Data extract —
====
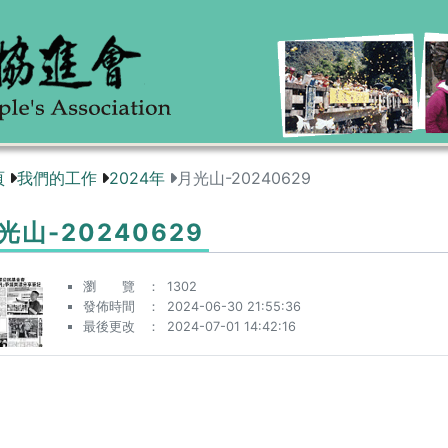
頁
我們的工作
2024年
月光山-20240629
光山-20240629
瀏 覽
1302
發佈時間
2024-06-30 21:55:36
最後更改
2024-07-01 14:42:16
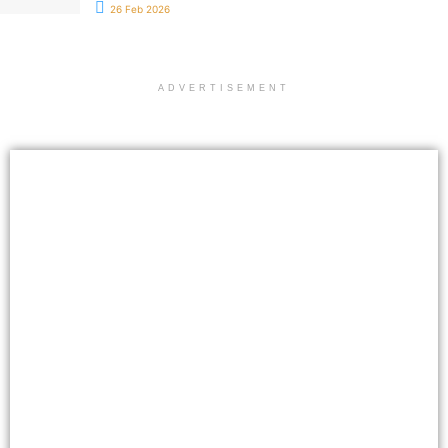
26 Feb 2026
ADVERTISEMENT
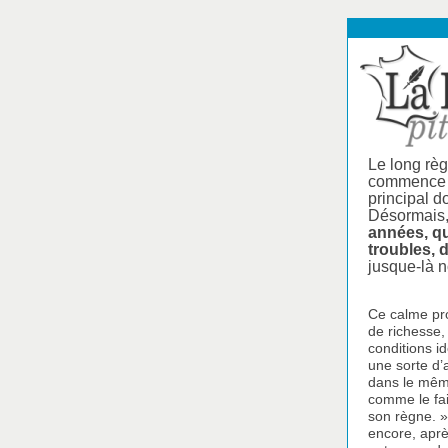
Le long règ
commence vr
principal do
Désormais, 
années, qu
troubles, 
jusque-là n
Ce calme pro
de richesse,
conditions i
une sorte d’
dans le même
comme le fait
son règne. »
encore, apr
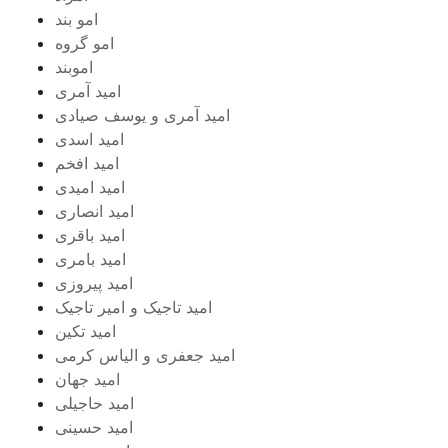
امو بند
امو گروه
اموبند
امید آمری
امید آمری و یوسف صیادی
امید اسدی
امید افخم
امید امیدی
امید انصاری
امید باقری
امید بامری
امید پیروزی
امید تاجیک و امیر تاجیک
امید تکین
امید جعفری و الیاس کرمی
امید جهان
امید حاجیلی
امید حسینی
====
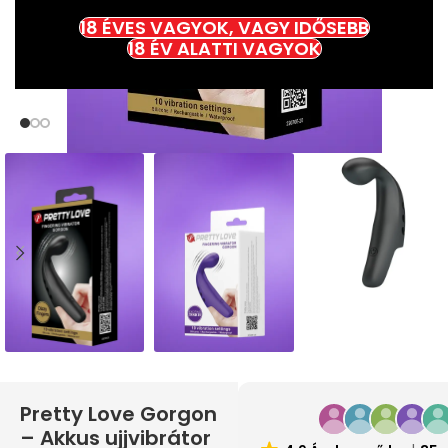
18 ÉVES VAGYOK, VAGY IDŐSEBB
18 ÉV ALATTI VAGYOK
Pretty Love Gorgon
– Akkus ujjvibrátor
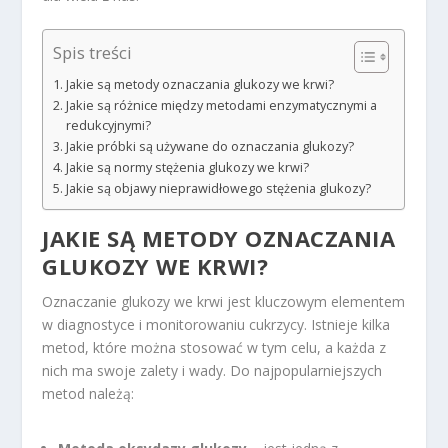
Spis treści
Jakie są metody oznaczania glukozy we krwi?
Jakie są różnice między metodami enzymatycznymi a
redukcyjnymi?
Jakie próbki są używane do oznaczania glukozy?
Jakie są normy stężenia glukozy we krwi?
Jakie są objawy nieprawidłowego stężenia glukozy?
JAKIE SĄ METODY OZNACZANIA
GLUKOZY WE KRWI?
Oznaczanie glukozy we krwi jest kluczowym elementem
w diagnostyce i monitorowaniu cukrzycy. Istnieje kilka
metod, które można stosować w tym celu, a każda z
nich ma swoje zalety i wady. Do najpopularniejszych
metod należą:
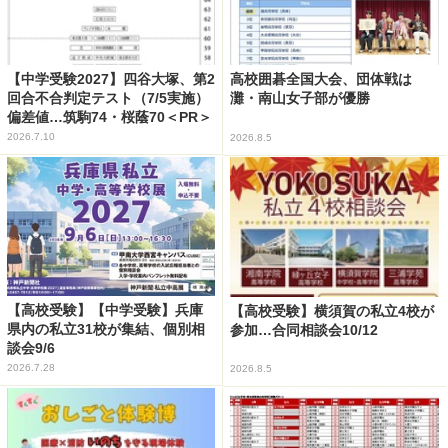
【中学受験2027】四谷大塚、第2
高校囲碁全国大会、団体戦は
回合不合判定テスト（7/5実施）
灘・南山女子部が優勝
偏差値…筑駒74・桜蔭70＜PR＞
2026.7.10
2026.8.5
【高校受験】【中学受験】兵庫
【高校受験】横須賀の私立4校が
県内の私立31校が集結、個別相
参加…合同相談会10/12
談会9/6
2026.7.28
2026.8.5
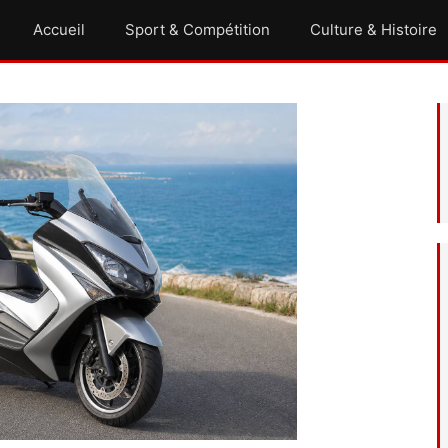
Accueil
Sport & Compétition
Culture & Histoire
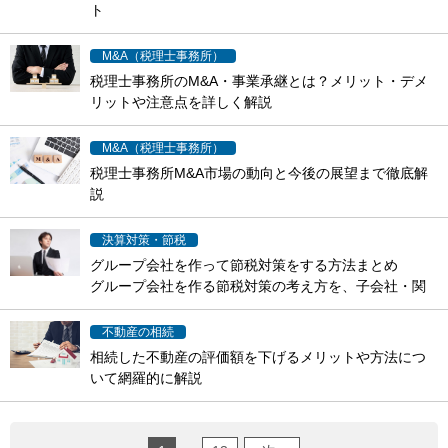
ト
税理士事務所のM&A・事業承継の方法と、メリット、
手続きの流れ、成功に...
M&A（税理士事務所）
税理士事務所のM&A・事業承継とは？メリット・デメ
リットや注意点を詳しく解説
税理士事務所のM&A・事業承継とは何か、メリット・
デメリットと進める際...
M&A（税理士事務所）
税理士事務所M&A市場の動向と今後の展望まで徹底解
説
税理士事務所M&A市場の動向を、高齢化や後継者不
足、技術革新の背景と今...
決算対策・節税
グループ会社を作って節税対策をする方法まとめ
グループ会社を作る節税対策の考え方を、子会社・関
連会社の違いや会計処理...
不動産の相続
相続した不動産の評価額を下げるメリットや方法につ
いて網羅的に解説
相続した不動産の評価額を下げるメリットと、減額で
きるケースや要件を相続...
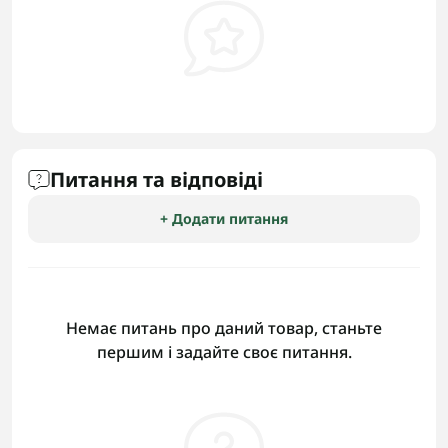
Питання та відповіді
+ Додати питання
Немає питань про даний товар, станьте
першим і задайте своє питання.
====
What is required — Reproduce verbatim the lines from the one containing "Le long règ" up to and including the one containing "encore, apr".

Answer —
Le long règ
commence vr
principal do
Désormais, 
années, qu
troubles, 
jusque-là n
Ce calme pro
de richesse,
conditions i
une sorte d’
dans le même
comme le fait
son règne. »
encore, apr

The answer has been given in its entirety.